Nahdlatul Ulama marks 95 years of tolerance and pluralism
Founded on 31 January 1926, Indonesia’s most important moderate Muslim movement is approaching a hundred years of existence. Its principles are also inspired by opposition to the Wahhabi ideology that was emerging in Saudi Arabia at the same time. It has historically supported initiatives in favour of dialogue and tolerance, and its schools, the pesantren, have played a role in spreading its values.
Jakarta (AsiaNews) – The Nahdlatul Ulama (NU), the “revival of the ulema”, is the most important moderate Muslim organisation in Indonesia.

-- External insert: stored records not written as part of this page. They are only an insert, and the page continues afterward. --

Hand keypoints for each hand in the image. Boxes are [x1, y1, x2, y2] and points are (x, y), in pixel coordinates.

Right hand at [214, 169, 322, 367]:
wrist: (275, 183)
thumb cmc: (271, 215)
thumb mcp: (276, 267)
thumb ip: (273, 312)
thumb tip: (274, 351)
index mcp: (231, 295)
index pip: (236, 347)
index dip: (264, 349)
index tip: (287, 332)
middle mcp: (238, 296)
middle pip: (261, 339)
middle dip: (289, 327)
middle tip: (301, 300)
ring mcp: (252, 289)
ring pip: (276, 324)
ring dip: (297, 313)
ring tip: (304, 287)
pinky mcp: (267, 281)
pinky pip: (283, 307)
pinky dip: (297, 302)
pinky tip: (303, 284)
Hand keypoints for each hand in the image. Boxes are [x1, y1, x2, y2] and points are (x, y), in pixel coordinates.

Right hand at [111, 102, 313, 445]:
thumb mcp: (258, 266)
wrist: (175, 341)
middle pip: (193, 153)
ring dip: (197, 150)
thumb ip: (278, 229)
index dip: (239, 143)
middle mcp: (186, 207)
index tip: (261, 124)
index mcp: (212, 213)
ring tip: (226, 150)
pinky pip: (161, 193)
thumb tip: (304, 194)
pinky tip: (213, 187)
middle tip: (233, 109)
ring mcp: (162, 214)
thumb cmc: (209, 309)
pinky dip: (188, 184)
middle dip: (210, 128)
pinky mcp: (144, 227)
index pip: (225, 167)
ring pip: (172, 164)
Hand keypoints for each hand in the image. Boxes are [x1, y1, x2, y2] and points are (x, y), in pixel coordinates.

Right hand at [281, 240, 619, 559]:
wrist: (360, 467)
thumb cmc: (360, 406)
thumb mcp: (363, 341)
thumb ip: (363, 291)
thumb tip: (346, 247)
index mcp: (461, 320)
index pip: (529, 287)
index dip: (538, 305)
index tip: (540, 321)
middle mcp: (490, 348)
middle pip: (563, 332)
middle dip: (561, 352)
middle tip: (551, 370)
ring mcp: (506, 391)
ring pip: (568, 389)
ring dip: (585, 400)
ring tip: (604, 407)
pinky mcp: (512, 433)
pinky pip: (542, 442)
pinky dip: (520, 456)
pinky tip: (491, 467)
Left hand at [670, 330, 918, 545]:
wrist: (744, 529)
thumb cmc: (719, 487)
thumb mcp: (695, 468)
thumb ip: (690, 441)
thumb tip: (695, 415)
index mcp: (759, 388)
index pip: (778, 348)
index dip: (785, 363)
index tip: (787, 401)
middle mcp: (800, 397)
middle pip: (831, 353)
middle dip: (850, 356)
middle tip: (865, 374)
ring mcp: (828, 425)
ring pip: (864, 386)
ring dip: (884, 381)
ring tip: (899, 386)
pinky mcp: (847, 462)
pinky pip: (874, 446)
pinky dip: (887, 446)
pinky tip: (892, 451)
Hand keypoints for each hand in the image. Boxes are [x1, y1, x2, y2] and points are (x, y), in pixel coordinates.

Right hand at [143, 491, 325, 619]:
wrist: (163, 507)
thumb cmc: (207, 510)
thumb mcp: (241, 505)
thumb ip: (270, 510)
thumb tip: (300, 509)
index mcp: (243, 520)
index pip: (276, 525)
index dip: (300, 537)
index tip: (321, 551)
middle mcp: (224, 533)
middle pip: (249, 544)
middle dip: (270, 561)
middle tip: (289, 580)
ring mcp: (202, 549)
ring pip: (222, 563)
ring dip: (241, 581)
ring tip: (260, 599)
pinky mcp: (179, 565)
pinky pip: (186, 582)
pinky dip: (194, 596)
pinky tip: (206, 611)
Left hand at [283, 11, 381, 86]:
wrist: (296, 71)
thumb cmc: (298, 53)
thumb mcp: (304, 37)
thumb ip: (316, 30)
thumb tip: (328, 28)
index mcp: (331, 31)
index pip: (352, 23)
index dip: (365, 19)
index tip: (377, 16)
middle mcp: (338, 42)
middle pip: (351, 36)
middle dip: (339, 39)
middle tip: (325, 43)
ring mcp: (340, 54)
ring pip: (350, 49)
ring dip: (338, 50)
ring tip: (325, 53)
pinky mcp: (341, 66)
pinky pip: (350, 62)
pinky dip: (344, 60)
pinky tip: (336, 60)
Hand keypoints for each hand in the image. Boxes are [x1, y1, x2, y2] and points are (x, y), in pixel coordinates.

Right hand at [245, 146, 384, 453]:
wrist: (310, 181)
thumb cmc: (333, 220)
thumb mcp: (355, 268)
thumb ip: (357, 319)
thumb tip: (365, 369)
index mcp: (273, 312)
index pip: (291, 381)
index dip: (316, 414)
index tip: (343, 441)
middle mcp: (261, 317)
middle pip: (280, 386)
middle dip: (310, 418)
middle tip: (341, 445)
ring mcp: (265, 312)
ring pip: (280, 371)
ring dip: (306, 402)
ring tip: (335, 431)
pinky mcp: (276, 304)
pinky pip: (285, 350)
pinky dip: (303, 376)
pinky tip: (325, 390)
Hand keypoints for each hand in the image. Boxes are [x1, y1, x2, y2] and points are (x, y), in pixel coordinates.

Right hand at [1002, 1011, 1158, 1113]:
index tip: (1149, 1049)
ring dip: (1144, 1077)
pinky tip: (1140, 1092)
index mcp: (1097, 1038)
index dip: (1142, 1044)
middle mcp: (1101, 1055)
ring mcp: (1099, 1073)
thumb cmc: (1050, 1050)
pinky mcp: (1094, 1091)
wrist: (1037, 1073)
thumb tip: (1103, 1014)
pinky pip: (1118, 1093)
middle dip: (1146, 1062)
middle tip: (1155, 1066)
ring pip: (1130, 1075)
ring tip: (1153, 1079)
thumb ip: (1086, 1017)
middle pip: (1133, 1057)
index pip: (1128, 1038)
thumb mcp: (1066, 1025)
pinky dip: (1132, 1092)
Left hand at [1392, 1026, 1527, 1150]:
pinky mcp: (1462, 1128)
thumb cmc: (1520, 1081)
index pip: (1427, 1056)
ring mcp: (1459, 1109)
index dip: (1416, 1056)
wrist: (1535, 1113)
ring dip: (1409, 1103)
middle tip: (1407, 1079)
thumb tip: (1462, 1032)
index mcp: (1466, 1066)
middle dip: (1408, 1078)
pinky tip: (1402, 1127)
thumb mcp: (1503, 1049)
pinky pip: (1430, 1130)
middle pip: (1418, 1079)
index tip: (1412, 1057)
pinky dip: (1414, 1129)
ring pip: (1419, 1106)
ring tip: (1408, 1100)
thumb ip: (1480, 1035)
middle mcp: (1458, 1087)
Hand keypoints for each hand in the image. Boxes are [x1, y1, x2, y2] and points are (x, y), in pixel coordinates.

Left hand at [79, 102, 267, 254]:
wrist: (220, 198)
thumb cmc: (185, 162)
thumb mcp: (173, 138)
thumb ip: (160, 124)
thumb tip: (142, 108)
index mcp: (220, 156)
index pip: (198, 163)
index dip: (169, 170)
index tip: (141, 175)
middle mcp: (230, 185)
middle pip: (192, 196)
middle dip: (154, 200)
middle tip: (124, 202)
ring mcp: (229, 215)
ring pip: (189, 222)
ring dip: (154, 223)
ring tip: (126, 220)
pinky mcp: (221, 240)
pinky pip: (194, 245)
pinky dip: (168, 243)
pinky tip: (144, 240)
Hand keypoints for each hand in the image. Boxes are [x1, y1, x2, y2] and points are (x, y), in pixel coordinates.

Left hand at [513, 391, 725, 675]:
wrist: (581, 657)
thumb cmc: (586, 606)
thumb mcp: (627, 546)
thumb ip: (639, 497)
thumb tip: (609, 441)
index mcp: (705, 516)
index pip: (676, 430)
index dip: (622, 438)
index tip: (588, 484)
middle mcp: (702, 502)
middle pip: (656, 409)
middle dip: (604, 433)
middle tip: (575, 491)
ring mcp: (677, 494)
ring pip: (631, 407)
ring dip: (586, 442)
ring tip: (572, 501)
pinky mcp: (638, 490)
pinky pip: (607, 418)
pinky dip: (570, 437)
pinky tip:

This year, it is celebrating the 95th anniversary since its foundation in 1926.
Everything started two years earlier, in 1924, when two leaders of the time, Kiai Hajj Hasyim Asy'ari and Kai Hajj Wahab Hasbullah, proposed the creation of a body to supervise boarding schools (pesantren) in East Java, the religion’s cradle in the archipelago.
The idea that led to the birth of the NU movement was to protect the “true nature of Islam in Indonesia”, better known as “Islam Nusantara”, according to the principle of a Sunni doctrine derived from the Shafiʽi doctrine and school of Islamic law.
The current of thought developed in opposition, among others, to the Wahhabi doctrine that was becoming increasingly popular in Saudi Arabia, and then spreading to the rest of the Islamic world.
It was also a response to the growing modernism and secularism that was asserting itself in Indonesia.
In short, NU was a current marked by a balance between two opposites, that of unfettered secularism and the radical (and violent) extremism that still dominates in Arabia and the places where the Islamic faith is funded by petrodollars.
In the 1920s, Indonesian Muslim scholars sought instead to create an “Indonesian Islamic” doctrine to contrast Saudi radicalism and encourage school life and teaching in the Pesantren.
Hence, on 31 January 1926, the Nahdlatul Ulama was born, reaching the milestone of 95 years of activity with countless initiatives in the religious, social and political fields.
In all these years the Nahdlatul Ulama played a leading role in the life of the country, guaranteeing pluralism and respect for civil liberties and in matters of faith, embodied in the doctrine of Pancasila, the political and institutional reference and inspiring principle of the state.
Through GP Ansor, its youth wing, and Banser, its paramilitary wing, NU contributed to stability and the development of pluralism and tolerance.
Speaking on the side-lines of the celebrations dedicated to the 95th anniversary, Indonesian President Joko Widodo expressed hope that NU would continue to play a leading role in the defence of nationalism and religious tolerance in the future.
In the modern history of Indonesia, the head of state added, members of the organisation have fought against terrorism and extremism.
Former President Megawati Sukarnoputri also praised the organisation’s decades of work, expressing hope that its leaders would continue to work closely with Indonesian political leaders in coming years.